3. Calcaterra alleges his breach of the duty of candor claim was improperly dismissed, but he cannot meet the heightened level of proof required by Delaware law and Federal Rule of Civil Procedure 9(b). See Metro Commc'n Corp. BVI v. Advanced Mobilecomm Techs. Inc., 854 A.2d 121, 157-58 (Del. Ch. 2004) (Delaware law requires heightened level of proof that directors “knowingly disseminate[d] false information”); Vess v. Ciba-Geigy Corp. USA, 317 F.3d 1097, 1103-04 (9th Cir. 2003). None of his claims rise above a speculative level. See Bell Atlantic Corp. v. Twombly, 550 U.S. 544, 555, 127 S.Ct. 1955, 167 L.Ed.2d 929 (2007). Calcaterra failed to identify why certain statements were false or allege that the Defendants knew they were false. Calcaterra also objects to the dismissal of individual defendants. Only four of the eight instances of alleged wrongdoing identify a particular defendant. As a result, the district court correctly concluded that a claim can only continue against the specifically named defendants.

4. Before proceeding on his shareholder derivative action, Calcaterra must show demand futility. That is, he must plead with particularity, Fed. R. Civ. P. 23.1(b)(3), that a demand on the Board was futile under Delaware law (the place of incorporation). See Rosenbloom v. Pyott, 765 F.3d 1137, 1148 (9th Cir. 2014). The district court did not err by determining he had not. See Tindall v. First Solar Inc., 892 F.3d 1043, 1044 (9th Cir. 2018). Calcaterra did not sufficiently allege that most of the board was conflicted at the time of filing for either the FAC or SAC. Likewise, while “the existence of a new independent board of directors is relevant to a Rule 23.1 demand inquiry only as to derivative claims in the amended complaint that are not already validly in litigation,” Calcaterra's claim was not “validly in litigation” after filing the FAC because “validly in litigation” means a proceeding that can or has survived a motion to dismiss. Braddock v. Zimmerman, 906 A.2d 776, 779, 786 (Del. 2006). Therefore, the district court did not err in reconsidering demand futility.

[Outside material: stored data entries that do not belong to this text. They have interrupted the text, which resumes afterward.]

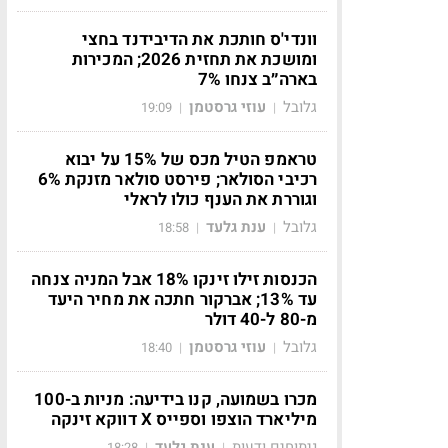
וונדי'ס חותכת את הדיבידנד בחצי
ומושכת את תחזית 2026; המכירות
בארה״ב צנחו 7%
גלובל
עוזי גרסטמן
19:09
|
|
טראמפ הטיל מכס של 15% על יבוא
רכיבי הסולאר; פירסט סולאר מזנקת 6%
וגוררת את הענף כולו לראלי
גלובל
ענת גלעד
18:58
|
|
הכנסות זילו זינקו 18% אבל המניה צנחה
עד 13%; אברקור חתכה את מחיר היעד
מ-80 ל-40 דולר
גלובל
עוזי גרסטמן
18:40
|
|
מכרו בשמועה, קנו בידיעה: מניות ב-100
מיליארד הוצפו וספייס X דווקא זינקה
ניתוחים ודעות
ענת גלעד
18:28
|
|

5. Finally, Calcaterra's attempts to recover investigation costs were dismissed for failure to state a claim. We review the district court's decision de novo and find no error. Fayer v. Vaughn, 649 F.3d 1061, 1063 (9th Cir. 2011) (per curiam). Calcaterra points to no cause of action for recovering investigation costs under these circumstances.

6. The district court dismissed the SAC without leave to amend the complaint. The decision to deny leave to amend is generally reviewed de novo. When the reason for denying leave is futility, however, the decision is reviewed for abuse of discretion. United States v. United Healthcare Ins. Co., 848 F.3d 1161, 1172 (9th Cir. 2016). We consider five factors in considering denying leave to amend: “undue delay, bad faith or dilatory motive on the part of the movant, repeated failure to cure deficiencies by amendments previously allowed, undue prejudice to the opposing party by virtue of allowance of the amendment, [and] futility of amendment.” Leadsinger, Inc. v. BMG Music Publ'g, 512 F.3d 522, 532 (9th Cir. 2008) (quoting Foman v. Davis, 371 U.S. 178, 182, 83 S.Ct. 227, 9 L.Ed.2d 222 (1962)). Nonetheless, the presumption remains in favor of granting leave to amend. Eminence Capital, LLC v. Aspeon, Inc., 316 F.3d 1048, 1052 (9th Cir. 2003). Here, the district court did not consider any of the five factors and thus abused its discretion.

We AFFIRM the district court's granting of the defendant's motion to dismiss the FAC, REVERSE the denial of plaintiff's motion for a stay of the case, and REMAND the district court's denial of plaintiff's motion for leave to seek to amend the complaint for reconsideration applying the appropriate standards.